-- Problem to work on --
An exact copy of all the entries is what is needed here.

-- Given information --
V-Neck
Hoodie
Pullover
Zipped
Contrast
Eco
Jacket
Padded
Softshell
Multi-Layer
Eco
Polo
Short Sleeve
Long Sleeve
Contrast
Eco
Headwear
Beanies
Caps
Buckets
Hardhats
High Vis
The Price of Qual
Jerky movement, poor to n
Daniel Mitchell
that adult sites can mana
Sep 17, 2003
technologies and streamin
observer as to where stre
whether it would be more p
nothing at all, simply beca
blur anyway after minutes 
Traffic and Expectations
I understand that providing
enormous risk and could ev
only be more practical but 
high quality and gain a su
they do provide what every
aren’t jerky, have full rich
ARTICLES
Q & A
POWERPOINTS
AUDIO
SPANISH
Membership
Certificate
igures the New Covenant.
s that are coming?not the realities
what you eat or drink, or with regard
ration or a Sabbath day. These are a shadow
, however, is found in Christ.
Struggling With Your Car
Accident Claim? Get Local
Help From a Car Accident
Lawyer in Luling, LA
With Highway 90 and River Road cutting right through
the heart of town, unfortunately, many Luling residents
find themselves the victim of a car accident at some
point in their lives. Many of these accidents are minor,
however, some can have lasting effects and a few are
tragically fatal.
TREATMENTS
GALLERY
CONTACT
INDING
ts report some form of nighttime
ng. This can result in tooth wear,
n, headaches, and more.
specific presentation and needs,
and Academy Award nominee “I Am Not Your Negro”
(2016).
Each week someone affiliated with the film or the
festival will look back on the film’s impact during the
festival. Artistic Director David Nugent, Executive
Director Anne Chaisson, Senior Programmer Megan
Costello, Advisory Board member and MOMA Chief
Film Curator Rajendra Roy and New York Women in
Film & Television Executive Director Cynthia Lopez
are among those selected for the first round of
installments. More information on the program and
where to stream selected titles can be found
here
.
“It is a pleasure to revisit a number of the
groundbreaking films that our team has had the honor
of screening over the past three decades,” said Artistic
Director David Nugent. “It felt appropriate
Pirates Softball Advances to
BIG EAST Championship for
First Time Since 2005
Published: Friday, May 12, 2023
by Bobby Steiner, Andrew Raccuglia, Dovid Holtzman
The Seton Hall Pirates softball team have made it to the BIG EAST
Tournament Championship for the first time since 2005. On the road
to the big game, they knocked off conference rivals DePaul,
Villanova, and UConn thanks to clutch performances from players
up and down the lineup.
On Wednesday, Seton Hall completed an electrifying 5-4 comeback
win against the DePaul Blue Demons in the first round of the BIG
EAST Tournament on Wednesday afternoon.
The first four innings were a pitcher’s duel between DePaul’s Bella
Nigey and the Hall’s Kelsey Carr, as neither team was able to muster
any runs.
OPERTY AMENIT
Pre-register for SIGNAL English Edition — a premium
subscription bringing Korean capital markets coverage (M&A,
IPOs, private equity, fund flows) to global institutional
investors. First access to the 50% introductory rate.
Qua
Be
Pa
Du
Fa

-- Answer box --
V-Neck
Hoodie
Pullover
Zipped
Contrast
Eco
Jacket
Padded
Softshell
Multi-Layer
Eco
Polo
Short Sleeve
Long Sleeve
Contrast
Eco
Headwear
Beanies
Caps
Buckets
Hardhats
High Vis
The Price of Qual
Jerky movement, poor to n
Daniel Mitchell
that adult sites can mana
Sep 17, 2003
technologies and streamin
observer as to where stre
whether it would be more p
nothing at all, simply beca
blur anyway after minutes 
Traffic and Expectations
I understand that providing
enormous risk and could ev
only be more practical but 
high quality and gain a su
they do provide what every
aren’t jerky, have full rich
ARTICLES
Q & A
POWERPOINTS
AUDIO
SPANISH
Membership
Certificate
igures the New Covenant.
s that are coming?not the realities
what you eat or drink, or with regard
ration or a Sabbath day. These are a shadow
, however, is found in Christ.
Struggling With Your Car
Accident Claim? Get Local
Help From a Car Accident
Lawyer in Luling, LA
With Highway 90 and River Road cutting right through
the heart of town, unfortunately, many Luling residents
find themselves the victim of a car accident at some
point in their lives. Many of these accidents are minor,
however, some can have lasting effects and a few are
tragically fatal.
TREATMENTS
GALLERY
CONTACT
INDING
ts report some form of nighttime
ng. This can result in tooth wear,
n, headaches, and more.
specific presentation and needs,
and Academy Award nominee “I Am Not Your Negro”
(2016).
Each week someone affiliated with the film or the
festival will look back on the film’s impact during the
festival. Artistic Director David Nugent, Executive
Director Anne Chaisson, Senior Programmer Megan
Costello, Advisory Board member and MOMA Chief
Film Curator Rajendra Roy and New York Women in
Film & Television Executive Director Cynthia Lopez
are among those selected for the first round of
installments. More information on the program and
where to stream selected titles can be found
here
.
“It is a pleasure to revisit a number of the
groundbreaking films that our team has had the honor
of screening over the past three decades,” said Artistic
Director David Nugent. “It felt appropriate
Pirates Softball Advances to
BIG EAST Championship for
First Time Since 2005
Published: Friday, May 12, 2023
by Bobby Steiner, Andrew Raccuglia, Dovid Holtzman
The Seton Hall Pirates softball team have made it to the BIG EAST
Tournament Championship for the first time since 2005. On the road
to the big game, they knocked off conference rivals DePaul,
Villanova, and UConn thanks to clutch performances from players
up and down the lineup.
On Wednesday, Seton Hall completed an electrifying 5-4 comeback
win against the DePaul Blue Demons in the first round of the BIG
EAST Tournament on Wednesday afternoon.
The first four innings were a pitcher’s duel between DePaul’s Bella
Nigey and the Hall’s Kelsey Carr, as neither team was able to muster
any runs.
OPERTY AMENIT
Pre-register for SIGNAL English Edition — a premium
subscription bringing Korean capital markets coverage (M&A,
IPOs, private equity, fund flows) to global institutional
investors. First access to the 50% introductory rate.
Qua
Be
Pa
Du
Fa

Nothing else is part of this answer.